- **Problem to solve**
From the thread about the marshes around Jones Bay, extract the passage between "A buddy and" and "bay...more remote though.", inclusive.

***** Text segment

# Marshes surrounding Jones Bay



## Top_Dog (Aug 1, 2007)

A buddy and I are going to try and find some reds on the fly tomorrow afternoon with the incoming tide.

The red X - should this area be passed over since there is a railroad line acting as a barrier? (I know fish can get up in there though)
The blue X - this area has immediate access to the bay, could be better?
The pink X - again, immediate access to the bay...more remote though.

Any thoughts? Or maybe just head to the island and try out Oxens and Gangs...?


----------



## Paul Marx (Nov 13, 2009)

hit all of them. Some the water may be to low.


----------



## daddyhoney (Dec 4, 2006)

I would like to know what you discover in these areas once you find out. Every time I drive past the marsh north of the RR tracks I think about the redfish possibilities...and the sketers. Keep us posted. GG


----------



## fishcatchr (Apr 8, 2009)

Any of yall know if it illegal to run a power boat (25 horse power) in the area where the red X is? I want to launch my boat from the side of the feeder road where everyone stops and cast nets bait. I don't need a ramp to launch, just need to get close to the water's edge.


----------



## Paul Marx (Nov 13, 2009)

They will run you off , not sure of citations . No motorized boats .


----------



## fishcatchr (Apr 8, 2009)

Thanks for the heads up.


----------



## crw91383 (Nov 21, 2008)

You should be able to pole or paddle in without a single issue!


----------



## Meadowlark (Jul 19, 2008)

On a Northeast/east wind and incoming tide that area southeast of the blue X along that shoreline is excellent for reds.


----------



## fishnfowler2 (Aug 19, 2013)

*motorized boats*

In regard to location marked with red "X",The marsh of interest is owned and maintained by the Galveston Audubon society. Motorized boats are not allowed but kayaks and canoes or any other manually powered vessels are permitted. This is what has been verbally expressed to me by a member.


----------

**********
***** Records supplied

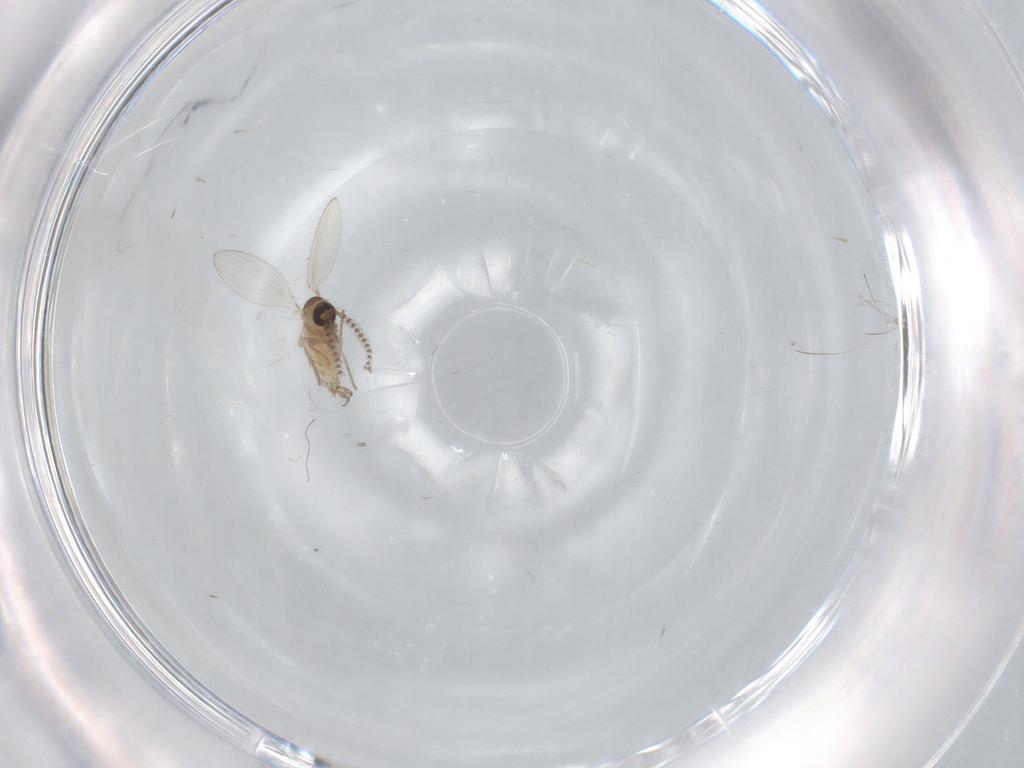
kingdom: Animalia
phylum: Arthropoda
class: Insecta
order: Diptera
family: Psychodidae
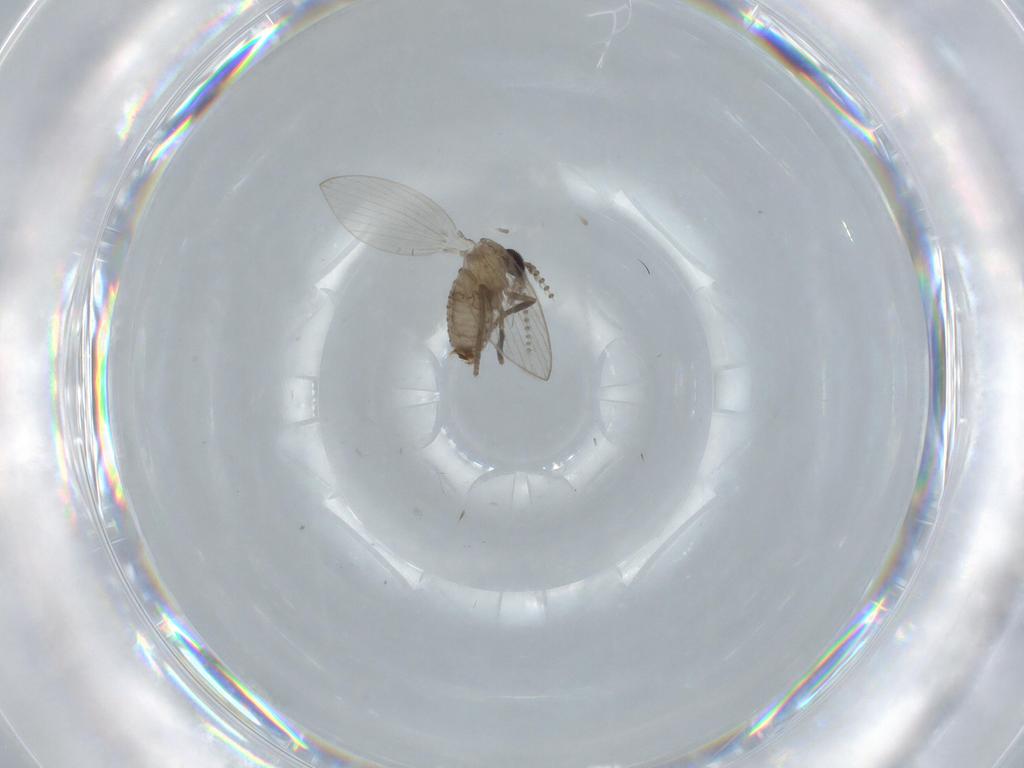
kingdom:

**********

- **Solution for this exercise**
A buddy and I are going to try and find some reds on the fly tomorrow afternoon with the incoming tide.

The red X - should this area be passed over since there is a railroad line acting as a barrier? (I know fish can get up in there though)
The blue X - this area has immediate access to the bay, could be better?
The pink X - again, immediate access to the bay...more remote though.